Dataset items
────────────────
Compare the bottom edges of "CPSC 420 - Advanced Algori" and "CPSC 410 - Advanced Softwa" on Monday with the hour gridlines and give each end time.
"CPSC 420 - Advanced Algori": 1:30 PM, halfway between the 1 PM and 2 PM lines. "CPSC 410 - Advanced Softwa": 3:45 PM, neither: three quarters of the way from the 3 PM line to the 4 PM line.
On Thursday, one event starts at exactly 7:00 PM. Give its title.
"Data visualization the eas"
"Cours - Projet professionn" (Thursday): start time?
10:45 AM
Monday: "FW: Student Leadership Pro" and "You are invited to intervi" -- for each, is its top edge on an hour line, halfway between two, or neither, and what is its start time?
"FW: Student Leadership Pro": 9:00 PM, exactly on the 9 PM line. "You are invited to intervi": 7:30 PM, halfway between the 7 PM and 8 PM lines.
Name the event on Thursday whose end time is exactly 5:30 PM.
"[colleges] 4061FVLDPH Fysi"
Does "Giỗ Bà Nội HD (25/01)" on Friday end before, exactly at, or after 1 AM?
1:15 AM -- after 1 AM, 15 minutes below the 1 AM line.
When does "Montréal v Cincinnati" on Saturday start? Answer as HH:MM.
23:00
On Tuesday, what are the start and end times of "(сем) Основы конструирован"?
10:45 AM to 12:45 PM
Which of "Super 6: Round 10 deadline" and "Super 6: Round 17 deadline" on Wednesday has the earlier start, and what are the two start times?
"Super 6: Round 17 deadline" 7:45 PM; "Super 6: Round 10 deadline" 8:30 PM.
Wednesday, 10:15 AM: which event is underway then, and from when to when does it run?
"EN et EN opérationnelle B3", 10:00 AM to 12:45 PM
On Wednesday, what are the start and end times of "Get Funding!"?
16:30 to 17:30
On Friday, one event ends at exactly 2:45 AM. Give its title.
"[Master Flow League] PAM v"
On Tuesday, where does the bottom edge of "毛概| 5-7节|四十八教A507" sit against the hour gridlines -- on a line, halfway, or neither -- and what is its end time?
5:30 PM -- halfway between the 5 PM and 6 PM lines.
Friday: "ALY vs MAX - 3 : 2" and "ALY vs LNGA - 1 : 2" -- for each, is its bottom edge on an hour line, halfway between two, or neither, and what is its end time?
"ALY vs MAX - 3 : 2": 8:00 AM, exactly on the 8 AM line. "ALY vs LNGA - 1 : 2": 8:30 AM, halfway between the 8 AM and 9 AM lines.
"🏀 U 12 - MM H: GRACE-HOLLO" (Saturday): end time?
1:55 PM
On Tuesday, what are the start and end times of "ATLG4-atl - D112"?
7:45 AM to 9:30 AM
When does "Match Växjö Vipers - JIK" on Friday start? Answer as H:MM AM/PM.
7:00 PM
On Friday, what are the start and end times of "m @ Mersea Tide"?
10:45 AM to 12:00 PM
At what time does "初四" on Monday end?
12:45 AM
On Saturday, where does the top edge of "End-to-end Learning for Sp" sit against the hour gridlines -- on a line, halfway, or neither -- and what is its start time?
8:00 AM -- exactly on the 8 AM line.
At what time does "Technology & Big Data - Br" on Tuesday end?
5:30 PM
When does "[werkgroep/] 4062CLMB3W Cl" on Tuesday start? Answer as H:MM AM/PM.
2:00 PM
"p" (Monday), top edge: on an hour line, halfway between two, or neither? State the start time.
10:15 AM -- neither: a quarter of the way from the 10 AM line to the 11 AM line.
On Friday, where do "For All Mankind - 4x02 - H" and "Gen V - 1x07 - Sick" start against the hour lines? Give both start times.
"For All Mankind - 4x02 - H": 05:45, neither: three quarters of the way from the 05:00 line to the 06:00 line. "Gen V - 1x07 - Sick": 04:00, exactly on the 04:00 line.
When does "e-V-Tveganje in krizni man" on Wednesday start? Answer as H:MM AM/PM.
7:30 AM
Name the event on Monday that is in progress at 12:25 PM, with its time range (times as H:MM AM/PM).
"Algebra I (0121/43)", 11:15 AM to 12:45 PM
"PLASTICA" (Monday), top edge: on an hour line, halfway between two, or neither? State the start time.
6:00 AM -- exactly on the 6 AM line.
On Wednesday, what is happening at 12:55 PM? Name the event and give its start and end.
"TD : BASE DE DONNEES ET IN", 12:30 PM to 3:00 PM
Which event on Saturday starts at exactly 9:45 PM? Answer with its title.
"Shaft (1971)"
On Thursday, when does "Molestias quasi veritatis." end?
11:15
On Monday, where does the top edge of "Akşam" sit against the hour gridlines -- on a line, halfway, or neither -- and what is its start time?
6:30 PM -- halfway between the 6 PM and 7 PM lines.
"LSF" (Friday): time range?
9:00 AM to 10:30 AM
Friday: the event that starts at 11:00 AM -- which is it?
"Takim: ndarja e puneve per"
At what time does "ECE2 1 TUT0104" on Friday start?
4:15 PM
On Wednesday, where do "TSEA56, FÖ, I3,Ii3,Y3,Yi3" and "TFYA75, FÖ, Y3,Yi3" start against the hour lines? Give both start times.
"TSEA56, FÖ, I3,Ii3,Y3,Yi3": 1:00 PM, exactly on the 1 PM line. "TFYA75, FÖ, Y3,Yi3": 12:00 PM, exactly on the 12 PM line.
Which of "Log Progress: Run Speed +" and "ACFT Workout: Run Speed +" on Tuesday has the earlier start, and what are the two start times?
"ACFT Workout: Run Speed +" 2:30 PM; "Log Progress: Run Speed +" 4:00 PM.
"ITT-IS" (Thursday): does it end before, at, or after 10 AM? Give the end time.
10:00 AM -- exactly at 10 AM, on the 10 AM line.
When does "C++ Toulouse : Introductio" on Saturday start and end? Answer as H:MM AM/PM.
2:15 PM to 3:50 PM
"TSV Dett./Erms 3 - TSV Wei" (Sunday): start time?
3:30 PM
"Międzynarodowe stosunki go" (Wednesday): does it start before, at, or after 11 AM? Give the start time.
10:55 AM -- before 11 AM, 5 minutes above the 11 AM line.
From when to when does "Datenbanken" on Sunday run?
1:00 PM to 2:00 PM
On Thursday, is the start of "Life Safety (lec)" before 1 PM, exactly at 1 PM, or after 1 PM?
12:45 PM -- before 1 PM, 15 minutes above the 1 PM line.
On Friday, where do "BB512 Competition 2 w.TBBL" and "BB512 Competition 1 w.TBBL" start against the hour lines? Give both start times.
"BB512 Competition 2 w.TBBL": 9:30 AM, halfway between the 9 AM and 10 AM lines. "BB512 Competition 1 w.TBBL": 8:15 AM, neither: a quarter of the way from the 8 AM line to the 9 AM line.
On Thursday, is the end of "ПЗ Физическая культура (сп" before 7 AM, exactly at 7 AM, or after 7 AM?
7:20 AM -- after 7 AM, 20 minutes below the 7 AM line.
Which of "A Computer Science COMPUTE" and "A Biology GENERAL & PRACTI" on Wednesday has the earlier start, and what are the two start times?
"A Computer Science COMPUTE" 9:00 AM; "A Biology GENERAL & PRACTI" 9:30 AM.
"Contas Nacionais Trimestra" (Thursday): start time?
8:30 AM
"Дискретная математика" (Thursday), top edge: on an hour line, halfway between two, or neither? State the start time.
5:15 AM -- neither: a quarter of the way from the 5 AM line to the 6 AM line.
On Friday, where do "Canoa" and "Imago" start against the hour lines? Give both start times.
────────────────
#### [EXERCISE DESCRIPTION]
Rewrite the lines of the listing starting at the line containing "On Wednesday, what are" and ending at the line containing "6:00 AM -- exactly on the 6 AM line.", replacing "gridlines" with "grid lines" and leaving everything else unchanged.

#### [EXERCISE RESPONSE]
On Wednesday, what are the start and end times of "Get Funding!"?
16:30 to 17:30
On Friday, one event ends at exactly 2:45 AM. Give its title.
"[Master Flow League] PAM v"
On Tuesday, where does the bottom edge of "毛概| 5-7节|四十八教A507" sit against the hour grid lines -- on a line, halfway, or neither -- and what is its end time?
5:30 PM -- halfway between the 5 PM and 6 PM lines.
Friday: "ALY vs MAX - 3 : 2" and "ALY vs LNGA - 1 : 2" -- for each, is its bottom edge on an hour line, halfway between two, or neither, and what is its end time?
"ALY vs MAX - 3 : 2": 8:00 AM, exactly on the 8 AM line. "ALY vs LNGA - 1 : 2": 8:30 AM, halfway between the 8 AM and 9 AM lines.
"🏀 U 12 - MM H: GRACE-HOLLO" (Saturday): end time?
1:55 PM
On Tuesday, what are the start and end times of "ATLG4-atl - D112"?
7:45 AM to 9:30 AM
When does "Match Växjö Vipers - JIK" on Friday start? Answer as H:MM AM/PM.
7:00 PM
On Friday, what are the start and end times of "m @ Mersea Tide"?
10:45 AM to 12:00 PM
At what time does "初四" on Monday end?
12:45 AM
On Saturday, where does the top edge of "End-to-end Learning for Sp" sit against the hour grid lines -- on a line, halfway, or neither -- and what is its start time?
8:00 AM -- exactly on the 8 AM line.
At what time does "Technology & Big Data - Br" on Tuesday end?
5:30 PM
When does "[werkgroep/] 4062CLMB3W Cl" on Tuesday start? Answer as H:MM AM/PM.
2:00 PM
"p" (Monday), top edge: on an hour line, halfway between two, or neither? State the start time.
10:15 AM -- neither: a quarter of the way from the 10 AM line to the 11 AM line.
On Friday, where do "For All Mankind - 4x02 - H" and "Gen V - 1x07 - Sick" start against the hour lines? Give both start times.
"For All Mankind - 4x02 - H": 05:45, neither: three quarters of the way from the 05:00 line to the 06:00 line. "Gen V - 1x07 - Sick": 04:00, exactly on the 04:00 line.
When does "e-V-Tveganje in krizni man" on Wednesday start? Answer as H:MM AM/PM.
7:30 AM
Name the event on Monday that is in progress at 12:25 PM, with its time range (times as H:MM AM/PM).
"Algebra I (0121/43)", 11:15 AM to 12:45 PM
"PLASTICA" (Monday), top edge: on an hour line, halfway between two, or neither? State the start time.
6:00 AM -- exactly on the 6 AM line.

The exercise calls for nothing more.